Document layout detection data
--------------------------------

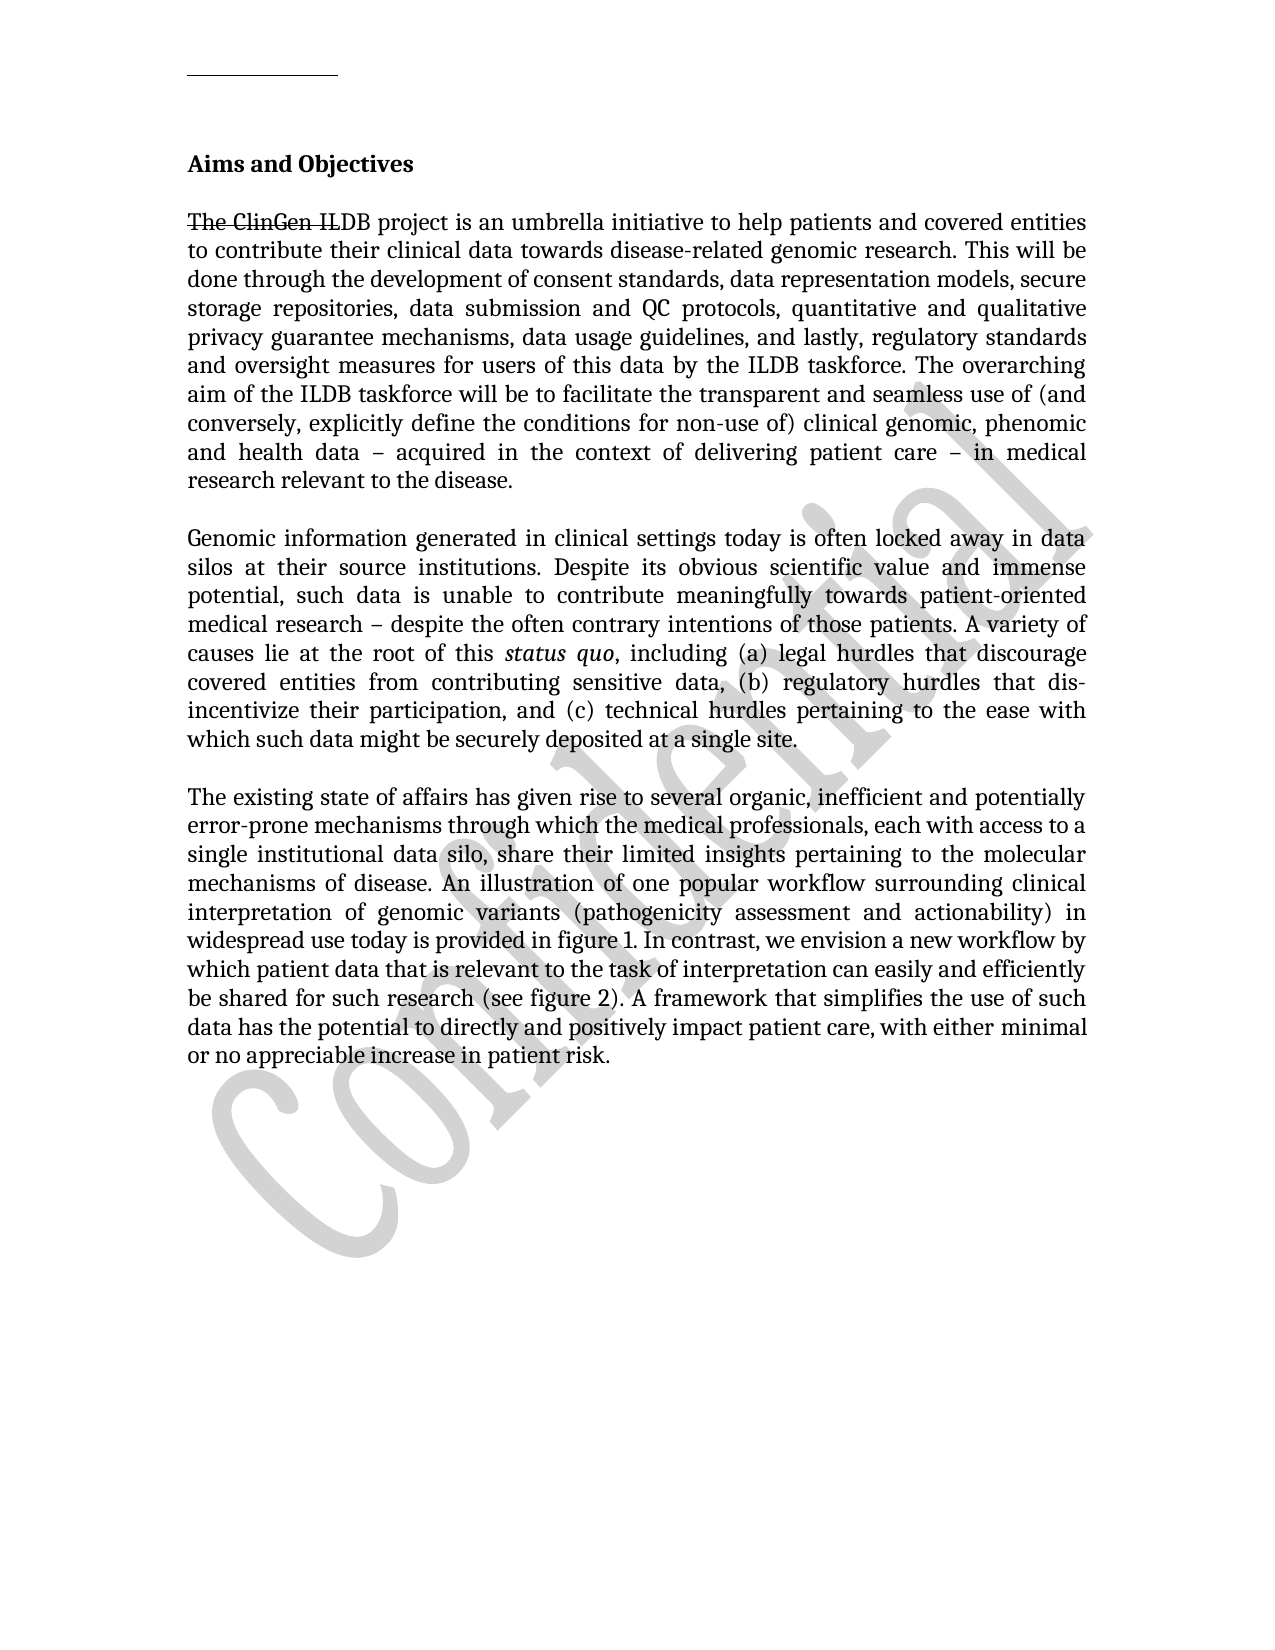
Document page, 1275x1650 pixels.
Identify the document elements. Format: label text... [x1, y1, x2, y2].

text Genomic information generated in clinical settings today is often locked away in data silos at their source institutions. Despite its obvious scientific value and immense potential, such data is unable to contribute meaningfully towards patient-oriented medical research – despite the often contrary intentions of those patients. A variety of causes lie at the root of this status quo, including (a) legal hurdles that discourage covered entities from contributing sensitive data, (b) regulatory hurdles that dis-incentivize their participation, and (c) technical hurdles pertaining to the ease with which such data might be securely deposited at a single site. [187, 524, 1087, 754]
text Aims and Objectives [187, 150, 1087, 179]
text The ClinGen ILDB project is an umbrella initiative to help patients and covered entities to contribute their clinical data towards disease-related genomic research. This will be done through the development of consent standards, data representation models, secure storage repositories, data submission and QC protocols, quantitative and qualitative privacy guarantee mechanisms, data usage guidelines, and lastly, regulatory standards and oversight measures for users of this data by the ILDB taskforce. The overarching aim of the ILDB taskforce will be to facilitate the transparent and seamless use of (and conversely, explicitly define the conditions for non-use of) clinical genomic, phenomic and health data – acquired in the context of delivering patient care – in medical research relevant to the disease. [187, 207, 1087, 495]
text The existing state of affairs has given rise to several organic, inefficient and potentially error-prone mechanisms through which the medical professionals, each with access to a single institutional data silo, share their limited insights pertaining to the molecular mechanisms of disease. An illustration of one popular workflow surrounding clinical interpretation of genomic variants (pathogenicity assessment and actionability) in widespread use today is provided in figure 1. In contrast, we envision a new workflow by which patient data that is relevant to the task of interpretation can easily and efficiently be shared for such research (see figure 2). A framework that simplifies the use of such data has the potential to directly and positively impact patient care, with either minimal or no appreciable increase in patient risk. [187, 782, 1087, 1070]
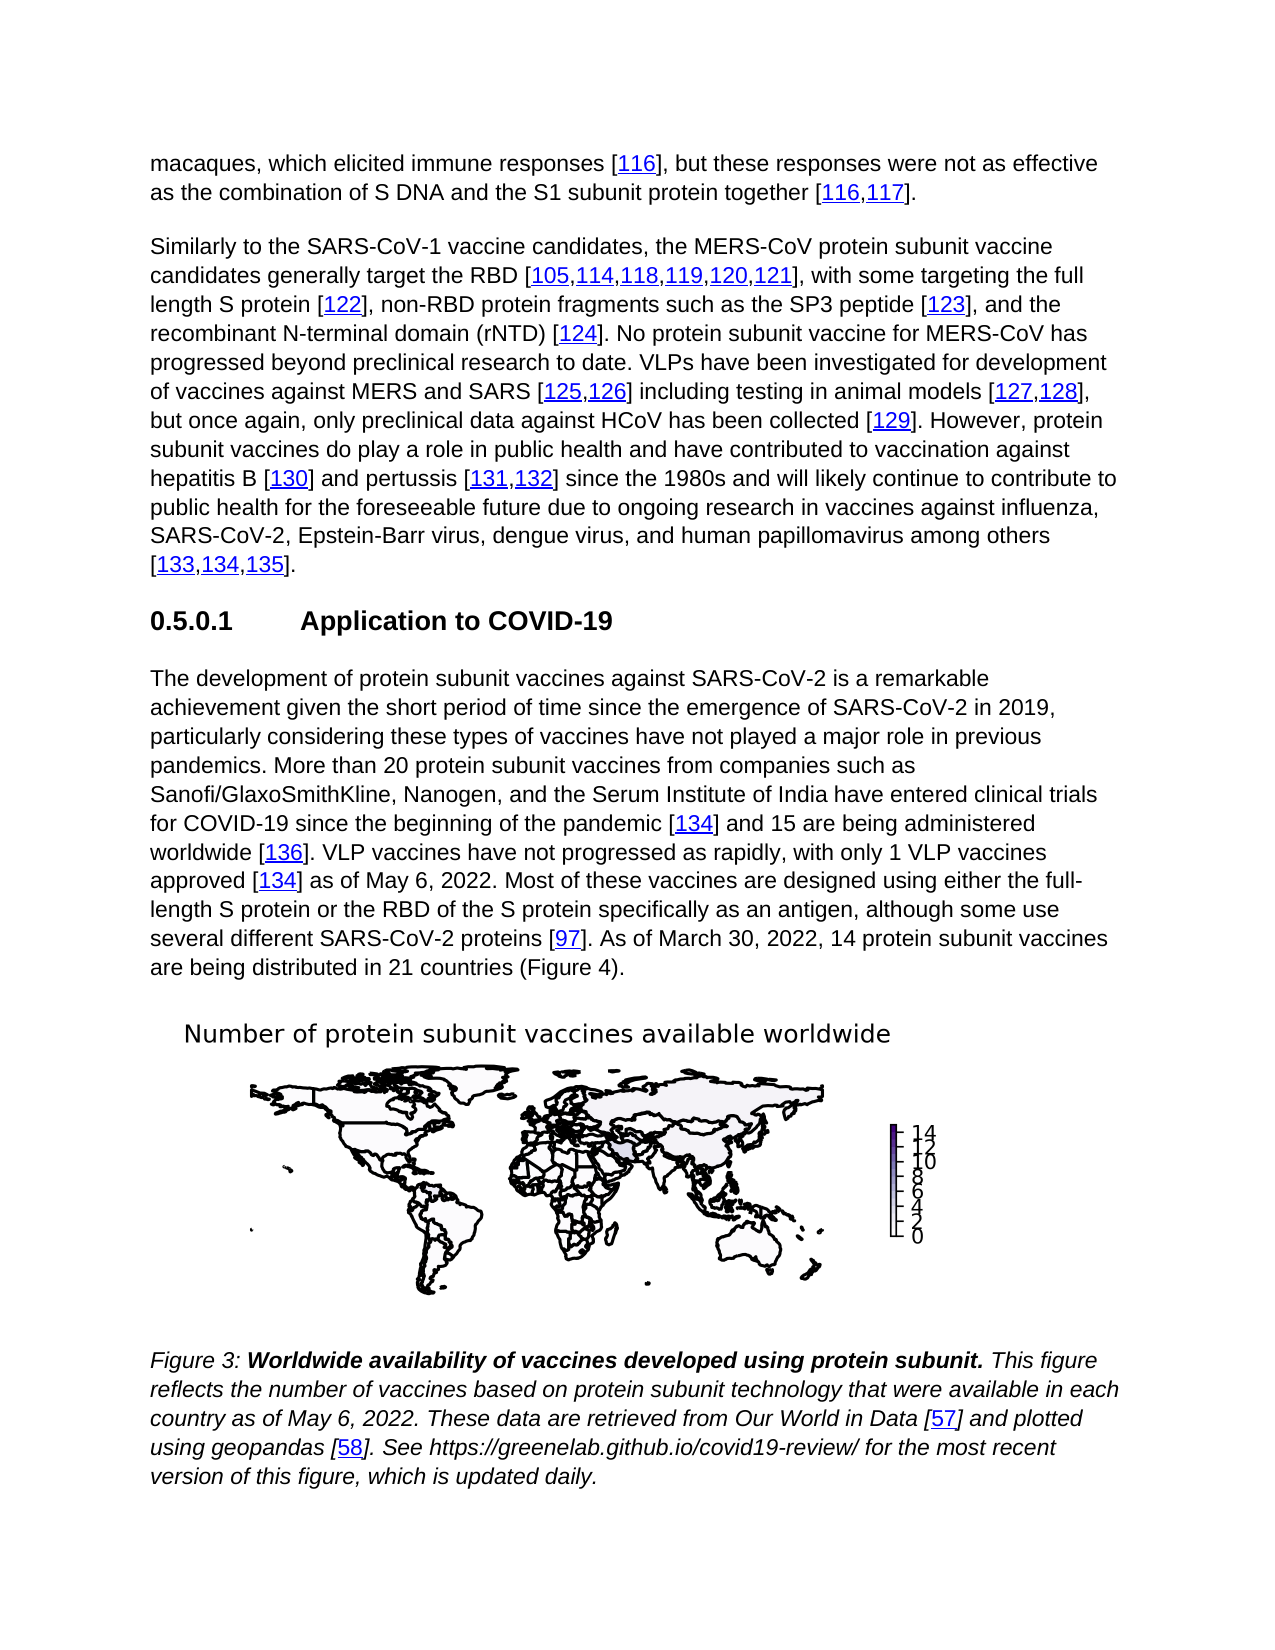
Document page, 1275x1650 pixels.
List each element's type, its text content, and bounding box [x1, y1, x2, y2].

--------------------------------

Output the entries exactly and keep every picture out of them.

- **Answer to this task**:
Document page, 1275x1650 pixels.
Identify the document elements. Format: label text... [x1, y1, x2, y2].

text Genomic information generated in clinical settings today is often locked away in data silos at their source institutions. Despite its obvious scientific value and immense potential, such data is unable to contribute meaningfully towards patient-oriented medical research – despite the often contrary intentions of those patients. A variety of causes lie at the root of this status quo, including (a) legal hurdles that discourage covered entities from contributing sensitive data, (b) regulatory hurdles that dis-incentivize their participation, and (c) technical hurdles pertaining to the ease with which such data might be securely deposited at a single site. [187, 524, 1087, 754]
text Aims and Objectives [187, 150, 1087, 179]
text The ClinGen ILDB project is an umbrella initiative to help patients and covered entities to contribute their clinical data towards disease-related genomic research. This will be done through the development of consent standards, data representation models, secure storage repositories, data submission and QC protocols, quantitative and qualitative privacy guarantee mechanisms, data usage guidelines, and lastly, regulatory standards and oversight measures for users of this data by the ILDB taskforce. The overarching aim of the ILDB taskforce will be to facilitate the transparent and seamless use of (and conversely, explicitly define the conditions for non-use of) clinical genomic, phenomic and health data – acquired in the context of delivering patient care – in medical research relevant to the disease. [187, 207, 1087, 495]
text The existing state of affairs has given rise to several organic, inefficient and potentially error-prone mechanisms through which the medical professionals, each with access to a single institutional data silo, share their limited insights pertaining to the molecular mechanisms of disease. An illustration of one popular workflow surrounding clinical interpretation of genomic variants (pathogenicity assessment and actionability) in widespread use today is provided in figure 1. In contrast, we envision a new workflow by which patient data that is relevant to the task of interpretation can easily and efficiently be shared for such research (see figure 2). A framework that simplifies the use of such data has the potential to directly and positively impact patient care, with either minimal or no appreciable increase in patient risk. [187, 782, 1087, 1070]
Document page, 1275x1650 pixels.
List each element's type, its text content, and bounding box [x1, y1, x2, y2].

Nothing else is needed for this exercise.